■ **To do**:
Print the lines that run from the line with "CAS 只对单个共享变量有效，当操作涉及跨多个共享变量时 CAS" to the line with "- 对于资源竞争严重（线程冲", keeping both end lines, exactly as they appear in the entries below, and nothing else.

■ **Given records**:
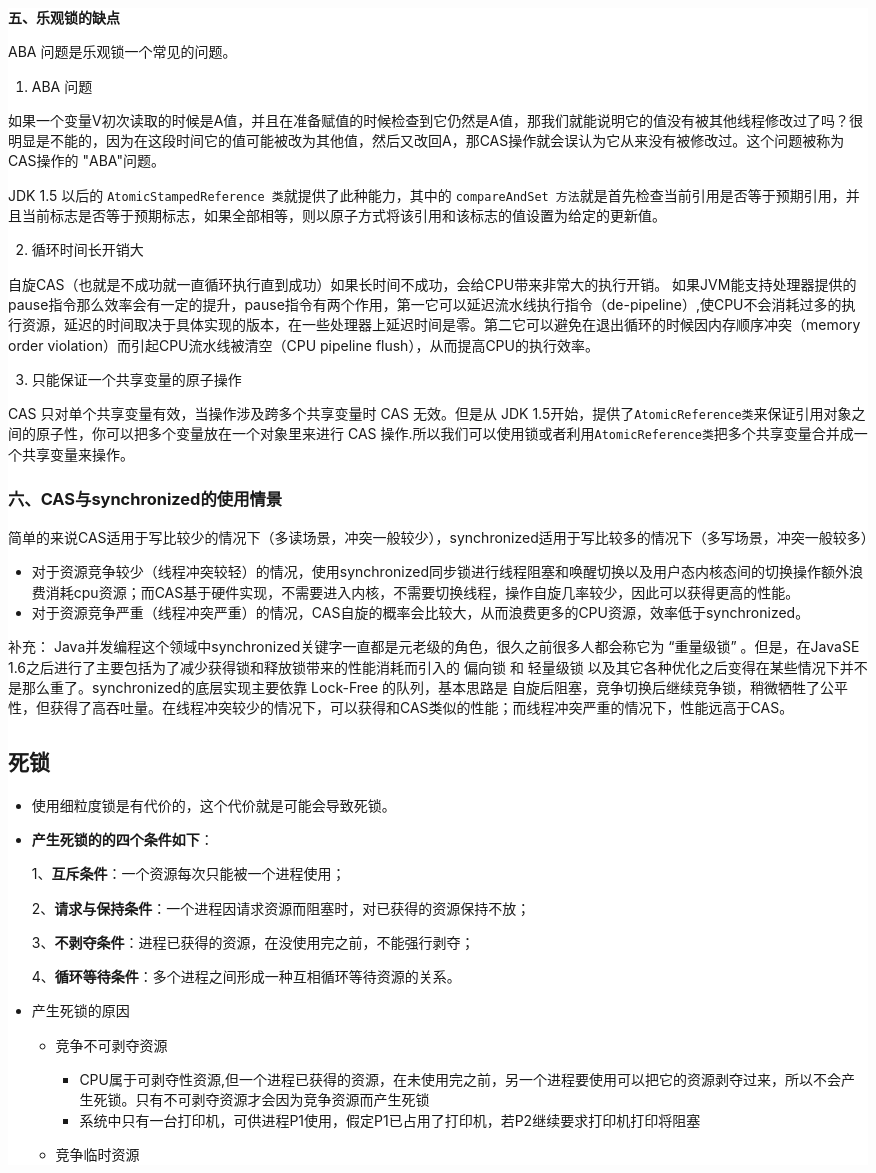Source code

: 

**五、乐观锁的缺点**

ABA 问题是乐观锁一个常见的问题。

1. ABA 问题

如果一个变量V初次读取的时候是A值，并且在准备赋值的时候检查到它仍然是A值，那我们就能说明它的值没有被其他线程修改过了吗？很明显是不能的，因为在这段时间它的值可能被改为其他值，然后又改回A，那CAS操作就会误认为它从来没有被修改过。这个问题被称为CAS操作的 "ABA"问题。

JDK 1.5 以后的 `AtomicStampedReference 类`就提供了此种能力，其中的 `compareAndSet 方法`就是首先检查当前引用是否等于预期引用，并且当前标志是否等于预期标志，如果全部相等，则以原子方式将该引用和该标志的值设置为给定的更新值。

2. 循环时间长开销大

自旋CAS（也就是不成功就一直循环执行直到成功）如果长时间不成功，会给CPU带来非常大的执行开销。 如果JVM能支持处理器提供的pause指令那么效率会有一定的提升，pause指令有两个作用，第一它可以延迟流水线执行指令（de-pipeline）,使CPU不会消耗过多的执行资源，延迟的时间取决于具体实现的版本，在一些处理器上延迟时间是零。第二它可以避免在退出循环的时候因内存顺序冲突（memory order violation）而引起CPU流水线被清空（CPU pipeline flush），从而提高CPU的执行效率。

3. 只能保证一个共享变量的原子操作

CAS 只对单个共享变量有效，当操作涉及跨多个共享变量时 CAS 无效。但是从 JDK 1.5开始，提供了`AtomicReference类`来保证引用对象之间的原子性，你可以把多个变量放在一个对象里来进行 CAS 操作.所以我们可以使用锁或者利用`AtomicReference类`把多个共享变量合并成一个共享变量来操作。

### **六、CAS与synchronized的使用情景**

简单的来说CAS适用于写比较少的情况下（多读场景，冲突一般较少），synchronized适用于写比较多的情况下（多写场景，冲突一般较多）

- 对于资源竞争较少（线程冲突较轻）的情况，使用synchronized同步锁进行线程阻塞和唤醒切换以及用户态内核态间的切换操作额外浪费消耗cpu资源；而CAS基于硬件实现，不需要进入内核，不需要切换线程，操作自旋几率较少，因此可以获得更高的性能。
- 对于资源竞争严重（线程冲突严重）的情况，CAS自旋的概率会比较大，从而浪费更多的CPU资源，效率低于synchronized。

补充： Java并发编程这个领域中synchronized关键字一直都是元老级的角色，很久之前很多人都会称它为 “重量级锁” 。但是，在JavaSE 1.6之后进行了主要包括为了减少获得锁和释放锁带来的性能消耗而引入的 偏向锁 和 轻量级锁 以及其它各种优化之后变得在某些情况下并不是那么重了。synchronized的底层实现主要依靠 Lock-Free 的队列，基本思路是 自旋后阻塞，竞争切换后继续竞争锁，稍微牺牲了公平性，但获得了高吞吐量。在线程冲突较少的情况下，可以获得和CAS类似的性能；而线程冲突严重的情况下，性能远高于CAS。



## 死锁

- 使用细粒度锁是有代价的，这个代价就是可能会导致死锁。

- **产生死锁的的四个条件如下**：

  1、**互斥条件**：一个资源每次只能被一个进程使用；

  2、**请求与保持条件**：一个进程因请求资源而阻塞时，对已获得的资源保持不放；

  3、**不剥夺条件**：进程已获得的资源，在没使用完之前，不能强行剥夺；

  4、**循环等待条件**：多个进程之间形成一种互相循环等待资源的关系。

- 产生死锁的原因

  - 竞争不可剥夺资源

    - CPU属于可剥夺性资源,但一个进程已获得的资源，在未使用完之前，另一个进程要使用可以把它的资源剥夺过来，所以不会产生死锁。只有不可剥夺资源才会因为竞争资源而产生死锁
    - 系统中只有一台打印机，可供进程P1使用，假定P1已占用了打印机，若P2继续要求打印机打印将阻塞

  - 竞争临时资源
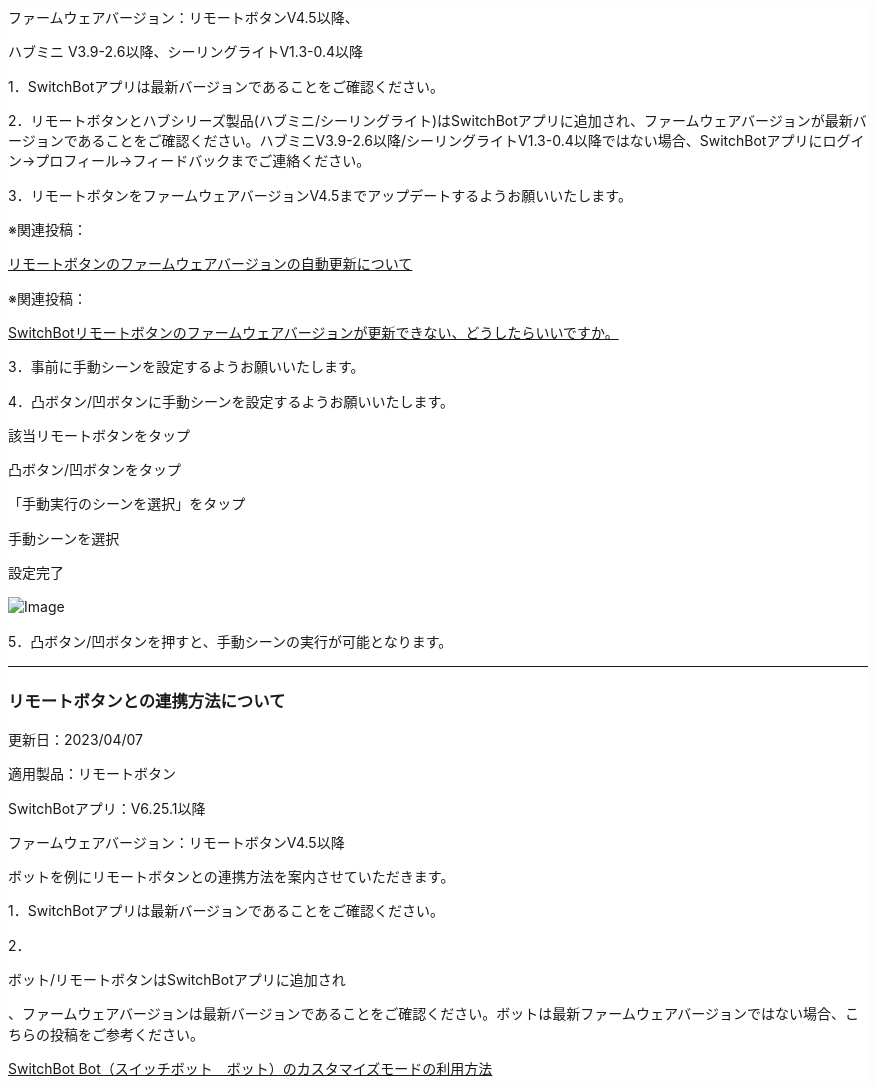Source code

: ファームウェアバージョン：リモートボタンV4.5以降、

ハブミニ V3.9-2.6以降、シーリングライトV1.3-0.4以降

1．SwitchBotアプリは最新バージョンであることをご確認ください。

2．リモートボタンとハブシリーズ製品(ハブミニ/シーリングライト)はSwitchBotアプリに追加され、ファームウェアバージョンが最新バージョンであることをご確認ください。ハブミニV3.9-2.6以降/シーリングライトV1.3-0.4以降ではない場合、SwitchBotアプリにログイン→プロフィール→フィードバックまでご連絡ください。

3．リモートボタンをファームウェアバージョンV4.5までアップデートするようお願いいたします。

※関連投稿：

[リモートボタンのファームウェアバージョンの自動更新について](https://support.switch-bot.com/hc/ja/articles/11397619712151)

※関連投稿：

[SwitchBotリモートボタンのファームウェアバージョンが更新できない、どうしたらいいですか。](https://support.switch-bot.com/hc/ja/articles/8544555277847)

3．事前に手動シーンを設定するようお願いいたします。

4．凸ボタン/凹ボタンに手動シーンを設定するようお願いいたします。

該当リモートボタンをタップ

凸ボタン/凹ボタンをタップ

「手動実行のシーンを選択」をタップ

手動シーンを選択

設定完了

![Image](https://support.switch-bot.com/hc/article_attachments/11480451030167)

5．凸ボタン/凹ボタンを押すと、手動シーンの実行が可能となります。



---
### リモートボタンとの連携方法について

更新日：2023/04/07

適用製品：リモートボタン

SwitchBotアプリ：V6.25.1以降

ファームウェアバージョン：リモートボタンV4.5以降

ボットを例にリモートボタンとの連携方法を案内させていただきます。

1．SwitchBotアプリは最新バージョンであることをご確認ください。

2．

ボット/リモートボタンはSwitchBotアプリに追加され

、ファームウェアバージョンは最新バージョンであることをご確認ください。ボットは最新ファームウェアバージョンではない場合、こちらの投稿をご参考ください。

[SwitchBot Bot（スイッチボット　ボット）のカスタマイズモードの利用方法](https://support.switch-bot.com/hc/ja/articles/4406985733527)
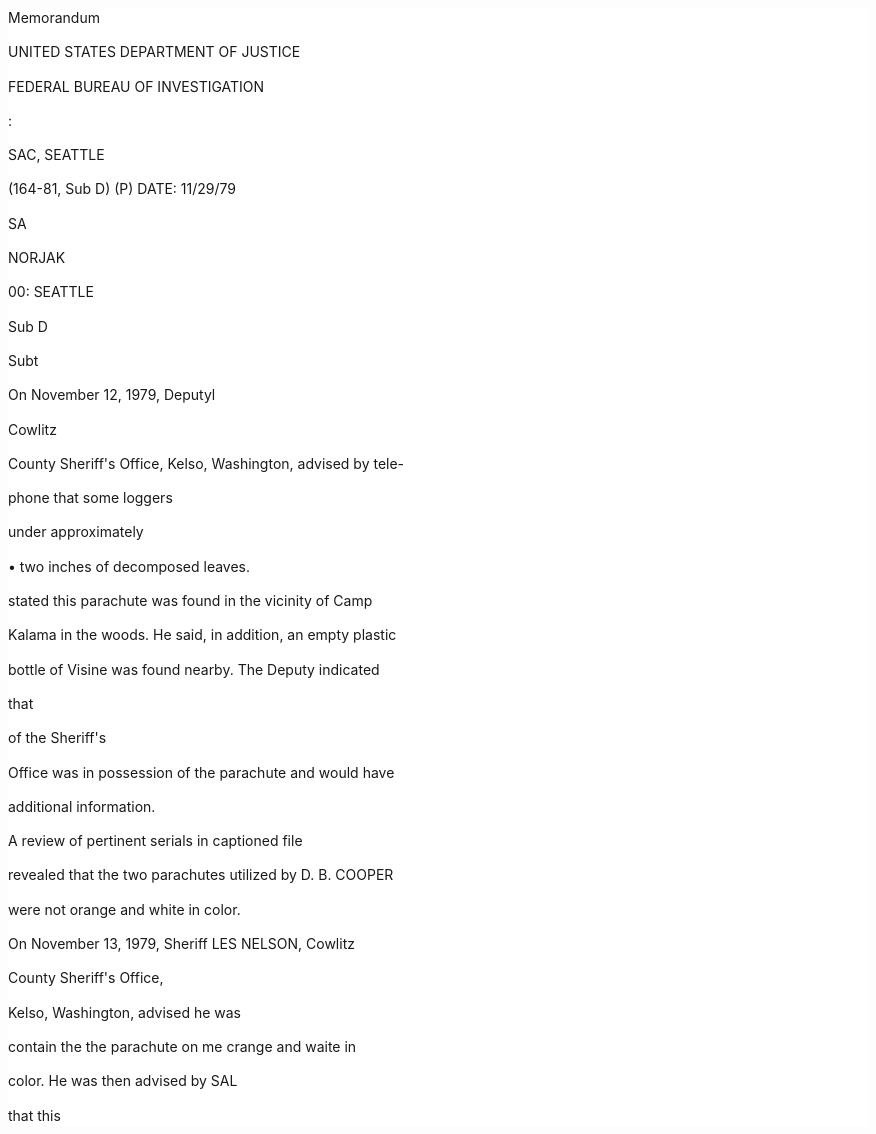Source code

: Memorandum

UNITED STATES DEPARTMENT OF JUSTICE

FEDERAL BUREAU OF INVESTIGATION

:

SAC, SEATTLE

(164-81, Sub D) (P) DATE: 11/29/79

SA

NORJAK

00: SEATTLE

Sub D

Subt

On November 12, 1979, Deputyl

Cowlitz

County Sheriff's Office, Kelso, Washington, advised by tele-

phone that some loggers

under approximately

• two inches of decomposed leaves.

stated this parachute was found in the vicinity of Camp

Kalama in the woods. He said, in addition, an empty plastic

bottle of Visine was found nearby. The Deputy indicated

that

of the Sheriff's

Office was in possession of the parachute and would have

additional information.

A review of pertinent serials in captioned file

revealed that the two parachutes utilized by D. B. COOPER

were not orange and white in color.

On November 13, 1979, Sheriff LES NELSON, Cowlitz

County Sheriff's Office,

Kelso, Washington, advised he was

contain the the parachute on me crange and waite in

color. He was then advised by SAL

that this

■ **Answer space**:
CAS 只对单个共享变量有效，当操作涉及跨多个共享变量时 CAS 无效。但是从 JDK 1.5开始，提供了`AtomicReference类`来保证引用对象之间的原子性，你可以把多个变量放在一个对象里来进行 CAS 操作.所以我们可以使用锁或者利用`AtomicReference类`把多个共享变量合并成一个共享变量来操作。

### **六、CAS与synchronized的使用情景**

简单的来说CAS适用于写比较少的情况下（多读场景，冲突一般较少），synchronized适用于写比较多的情况下（多写场景，冲突一般较多）

- 对于资源竞争较少（线程冲突较轻）的情况，使用synchronized同步锁进行线程阻塞和唤醒切换以及用户态内核态间的切换操作额外浪费消耗cpu资源；而CAS基于硬件实现，不需要进入内核，不需要切换线程，操作自旋几率较少，因此可以获得更高的性能。
- 对于资源竞争严重（线程冲突严重）的情况，CAS自旋的概率会比较大，从而浪费更多的CPU资源，效率低于synchronized。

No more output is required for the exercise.